[Stored records]
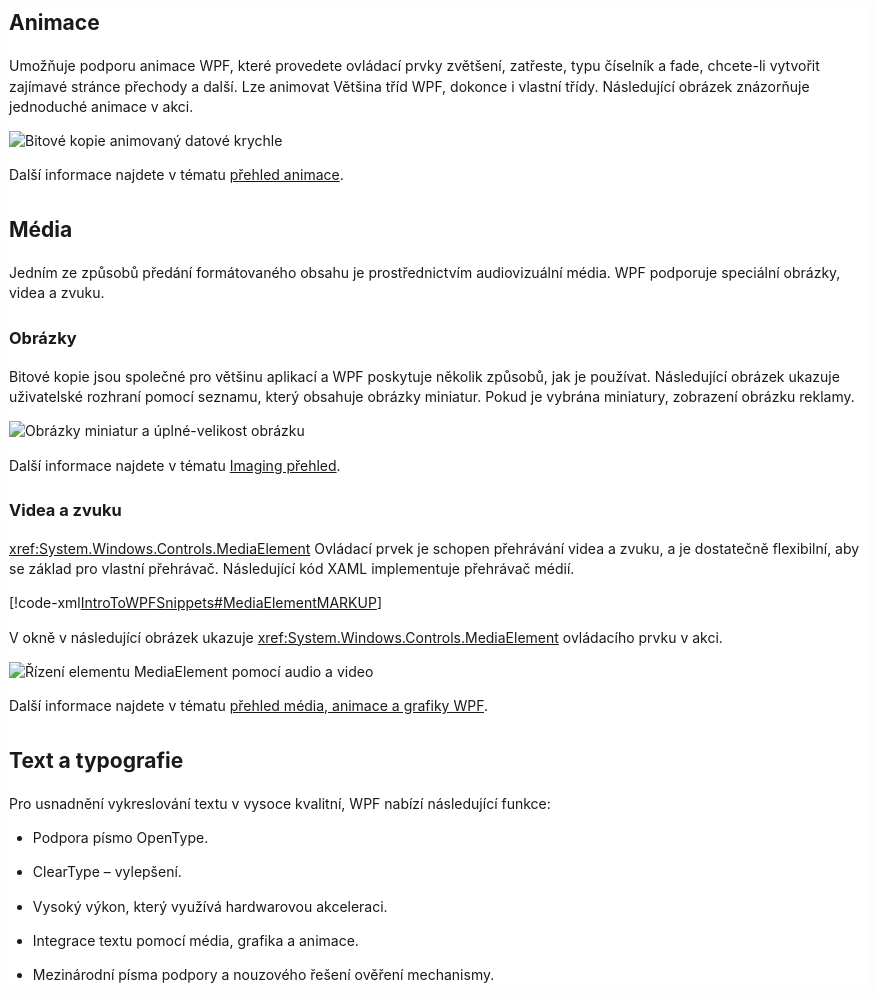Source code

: ##  <a name="Animation"></a> Animace  
 Umožňuje podporu animace WPF, které provedete ovládací prvky zvětšení, zatřeste, typu číselník a fade, chcete-li vytvořit zajímavé stránce přechody a další. Lze animovat Většina tříd WPF, dokonce i vlastní třídy. Následující obrázek znázorňuje jednoduché animace v akci.  
  
 ![Bitové kopie animovaný datové krychle](../designers/media/wpfintrofigure7.png "WPFIntroFigure7")  
  
 Další informace najdete v tématu [přehled animace](https://msdn.microsoft.com/library/ms752312\(v=vs.100\).aspx).  
  
##  <a name="Media"></a> Média  
 Jedním ze způsobů předání formátovaného obsahu je prostřednictvím audiovizuální média. WPF podporuje speciální obrázky, videa a zvuku.  
  
### <a name="images"></a>Obrázky  
 Bitové kopie jsou společné pro většinu aplikací a WPF poskytuje několik způsobů, jak je používat. Následující obrázek ukazuje uživatelské rozhraní pomocí seznamu, který obsahuje obrázky miniatur. Pokud je vybrána miniatury, zobrazení obrázku reklamy.  
  
 ![Obrázky miniatur a úplné&#45;velikost obrázku](../designers/media/wpfintrofigure8.PNG "WPFIntroFigure8")  
  
 Další informace najdete v tématu [Imaging přehled](https://msdn.microsoft.com/library/ms748873\(v=vs.100\).aspx).  
  
### <a name="video-and-audio"></a>Videa a zvuku  
 <xref:System.Windows.Controls.MediaElement> Ovládací prvek je schopen přehrávání videa a zvuku, a je dostatečně flexibilní, aby se základ pro vlastní přehrávač. Následující kód XAML implementuje přehrávač médií.  
  
 [!code-xml[IntroToWPFSnippets#MediaElementMARKUP](../snippets/csharp/VS_Snippets_Wpf/IntroToWPFSnippets/CSharp/MediaElementWindow.xaml#mediaelementmarkup)]  
  
 V okně v následující obrázek ukazuje <xref:System.Windows.Controls.MediaElement> ovládacího prvku v akci.  
  
 ![Řízení elementu MediaElement pomocí audio a video](../designers/media/wpfintrofigure1.png "WPFIntroFigure1")  
  
 Další informace najdete v tématu [přehled média, animace a grafiky WPF](https://msdn.microsoft.com/library/ms742562\(v=vs.100\).aspx).  
  
##  <a name="Text_and_Typography"></a> Text a typografie  
 Pro usnadnění vykreslování textu v vysoce kvalitní, WPF nabízí následující funkce:  
  
- Podpora písmo OpenType.  
  
- ClearType – vylepšení.  
  
- Vysoký výkon, který využívá hardwarovou akceleraci.  
  
- Integrace textu pomocí média, grafika a animace.  
  
- Mezinárodní písma podpory a nouzového řešení ověření mechanismy.  
  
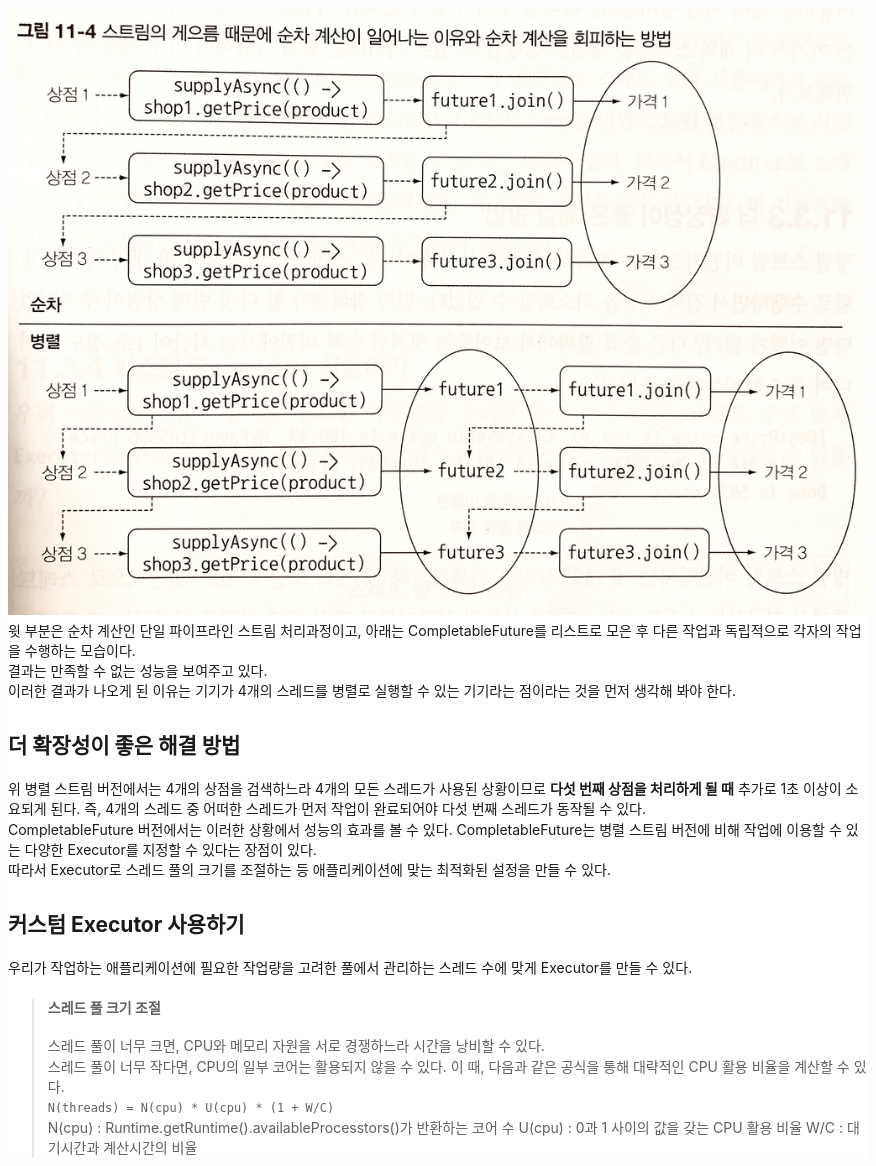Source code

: ![스트림의 게으름 때문에 순차 계산이 일어나는 이유와 이를 회피하는 법](../../assets/img/steam_lazy.jpg)
윗 부분은 순차 계산인 단일 파이프라인 스트림 처리과정이고, 아래는 CompletableFuture를 리스트로 모은 후 다른 작업과 독립적으로 각자의 작업을 수행하는 모습이다.<br>
결과는 만족할 수 없는 성능을 보여주고 있다.<br>
이러한 결과가 나오게 된 이유는 기기가 4개의 스레드를 병렬로 실행할 수 있는 기기라는 점이라는 것을 먼저 생각해 봐야 한다.

## 더 확장성이 좋은 해결 방법
위 병렬 스트림 버전에서는 4개의 상점을 검색하느라 4개의 모든 스레드가 사용된 상황이므로 **다섯 번째 상점을 처리하게 될 때** 추가로 1초 이상이 소요되게 된다. 즉, 4개의 스레드 중 어떠한 스레드가 먼저 작업이 완료되어야 다섯 번째 스레드가 동작될 수 있다.<br>
CompletableFuture 버전에서는 이러한 상황에서 성능의 효과를 볼 수 있다. CompletableFuture는 병렬 스트림 버전에 비해 작업에 이용할 수 있는 다양한 Executor를 지정할 수 있다는 장점이 있다.<br>
따라서 Executor로 스레드 풀의 크기를 조절하는 등 애플리케이션에 맞는 최적화된 설정을 만들 수 있다.  
## 커스텀 Executor 사용하기
우리가 작업하는 애플리케이션에 필요한 작업량을 고려한 풀에서 관리하는 스레드 수에 맞게 Executor를 만들 수 있다.

> #### 스레드 풀 크기 조절
> 스레드 풀이 너무 크면, CPU와 메모리 자원을 서로 경쟁하느라 시간을 낭비할 수 있다.<br>
> 스레드 풀이 너무 작다면, CPU의 일부 코어는 활용되지 않을 수 있다. 이 때, 다음과 같은 공식을 통해 대략적인 CPU 활용 비율을 계산할 수 있다.<br>
> `N(threads) = N(cpu) * U(cpu) * (1 + W/C)`<br>
> N(cpu) : Runtime.getRuntime().availableProcesstors()가 반환하는 코어 수
> U(cpu) : 0과 1 사이의 값을 갖는 CPU 활용 비율
> W/C : 대기시간과 계산시간의 비율
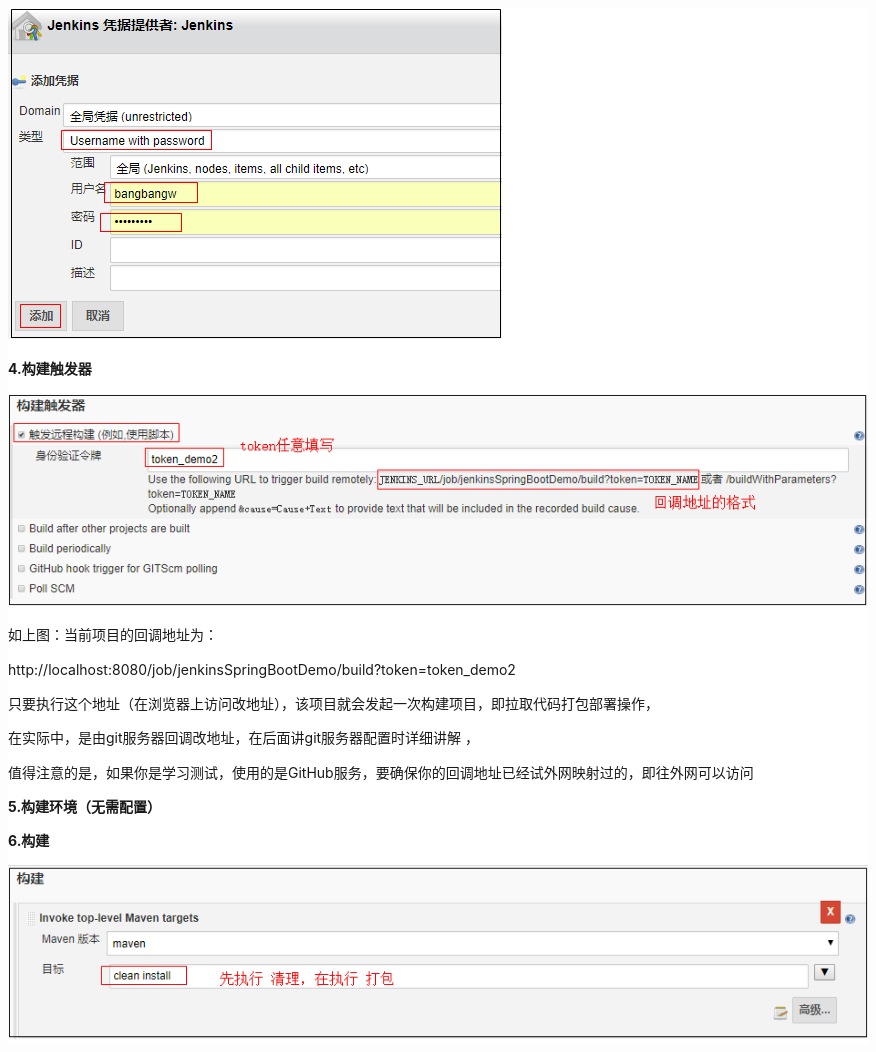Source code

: ![img_88.png](img_88.png)

**4.构建触发器**

![img_89.png](img_89.png)


如上图：当前项目的回调地址为：

http://localhost:8080/job/jenkinsSpringBootDemo/build?token=token_demo2

只要执行这个地址（在浏览器上访问改地址），该项目就会发起一次构建项目，即拉取代码打包部署操作，

在实际中，是由git服务器回调改地址，在后面讲git服务器配置时详细讲解 ，

值得注意的是，如果你是学习测试，使用的是GitHub服务，要确保你的回调地址已经试外网映射过的，即往外网可以访问

**5.构建环境（无需配置）**

**6.构建**

![img_90.png](img_90.png)
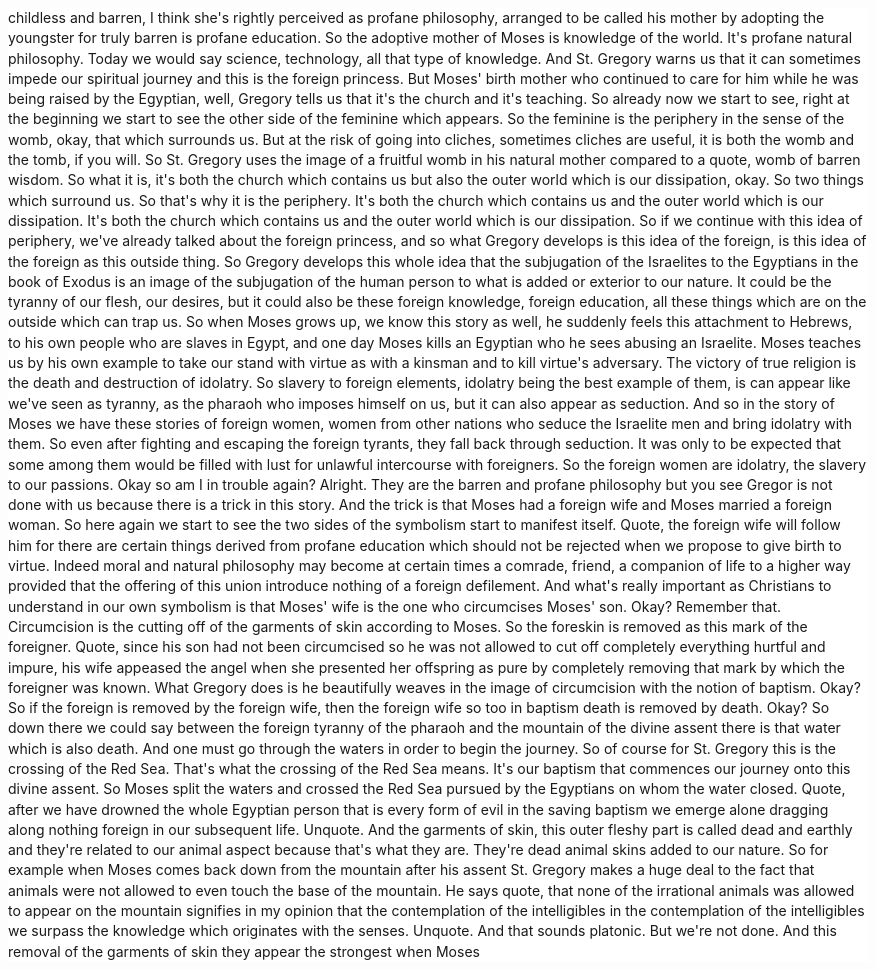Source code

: childless and barren, I think she's rightly perceived as profane philosophy, arranged to be called his mother by adopting the youngster for truly barren is profane education. So the adoptive mother of Moses is knowledge of the world. It's profane natural philosophy. Today we would say science, technology, all that type of knowledge. And St. Gregory warns us that it can sometimes impede our spiritual journey and this is the foreign princess. But Moses' birth mother who continued to care for him while he was being raised by the Egyptian, well, Gregory tells us that it's the church and it's teaching. So already now we start to see, right at the beginning we start to see the other side of the feminine which appears. So the feminine is the periphery in the sense of the womb, okay, that which surrounds us. But at the risk of going into cliches, sometimes cliches are useful, it is both the womb and the tomb, if you will. So St. Gregory uses the image of a fruitful womb in his natural mother compared to a quote, womb of barren wisdom. So what it is, it's both the church which contains us but also the outer world which is our dissipation, okay. So two things which surround us. So that's why it is the periphery. It's both the church which contains us and the outer world which is our dissipation. It's both the church which contains us and the outer world which is our dissipation. So if we continue with this idea of periphery, we've already talked about the foreign princess, and so what Gregory develops is this idea of the foreign, is this idea of the foreign as this outside thing. So Gregory develops this whole idea that the subjugation of the Israelites to the Egyptians in the book of Exodus is an image of the subjugation of the human person to what is added or exterior to our nature. It could be the tyranny of our flesh, our desires, but it could also be these foreign knowledge, foreign education, all these things which are on the outside which can trap us. So when Moses grows up, we know this story as well, he suddenly feels this attachment to Hebrews, to his own people who are slaves in Egypt, and one day Moses kills an Egyptian who he sees abusing an Israelite. Moses teaches us by his own example to take our stand with virtue as with a kinsman and to kill virtue's adversary. The victory of true religion is the death and destruction of idolatry. So slavery to foreign elements, idolatry being the best example of them, is can appear like we've seen as tyranny, as the pharaoh who imposes himself on us, but it can also appear as seduction. And so in the story of Moses we have these stories of foreign women, women from other nations who seduce the Israelite men and bring idolatry with them. So even after fighting and escaping the foreign tyrants, they fall back through seduction. It was only to be expected that some among them would be filled with lust for unlawful intercourse with foreigners. So the foreign women are idolatry, the slavery to our passions. Okay so am I in trouble again? Alright. They are the barren and profane philosophy but you see Gregor is not done with us because there is a trick in this story. And the trick is that Moses had a foreign wife and Moses married a foreign woman. So here again we start to see the two sides of the symbolism start to manifest itself. Quote, the foreign wife will follow him for there are certain things derived from profane education which should not be rejected when we propose to give birth to virtue. Indeed moral and natural philosophy may become at certain times a comrade, friend, a companion of life to a higher way provided that the offering of this union introduce nothing of a foreign defilement. And what's really important as Christians to understand in our own symbolism is that Moses' wife is the one who circumcises Moses' son. Okay? Remember that. Circumcision is the cutting off of the garments of skin according to Moses. So the foreskin is removed as this mark of the foreigner. Quote, since his son had not been circumcised so he was not allowed to cut off completely everything hurtful and impure, his wife appeased the angel when she presented her offspring as pure by completely removing that mark by which the foreigner was known. What Gregory does is he beautifully weaves in the image of circumcision with the notion of baptism. Okay? So if the foreign is removed by the foreign wife, then the foreign wife so too in baptism death is removed by death. Okay? So down there we could say between the foreign tyranny of the pharaoh and the mountain of the divine assent there is that water which is also death. And one must go through the waters in order to begin the journey. So of course for St. Gregory this is the crossing of the Red Sea. That's what the crossing of the Red Sea means. It's our baptism that commences our journey onto this divine assent. So Moses split the waters and crossed the Red Sea pursued by the Egyptians on whom the water closed. Quote, after we have drowned the whole Egyptian person that is every form of evil in the saving baptism we emerge alone dragging along nothing foreign in our subsequent life. Unquote. And the garments of skin, this outer fleshy part is called dead and earthly and they're related to our animal aspect because that's what they are. They're dead animal skins added to our nature. So for example when Moses comes back down from the mountain after his assent St. Gregory makes a huge deal to the fact that animals were not allowed to even touch the base of the mountain. He says quote, that none of the irrational animals was allowed to appear on the mountain signifies in my opinion that the contemplation of the intelligibles in the contemplation of the intelligibles we surpass the knowledge which originates with the senses. Unquote. And that sounds platonic. But we're not done. And this removal of the garments of skin they appear the strongest when Moses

Work required →
Return every line of the items above that contains the string "애플리케이션에", treating uppercase and lowercase letters as different.

Your solution →
따라서 Executor로 스레드 풀의 크기를 조절하는 등 애플리케이션에 맞는 최적화된 설정을 만들 수 있다.  
우리가 작업하는 애플리케이션에 필요한 작업량을 고려한 풀에서 관리하는 스레드 수에 맞게 Executor를 만들 수 있다.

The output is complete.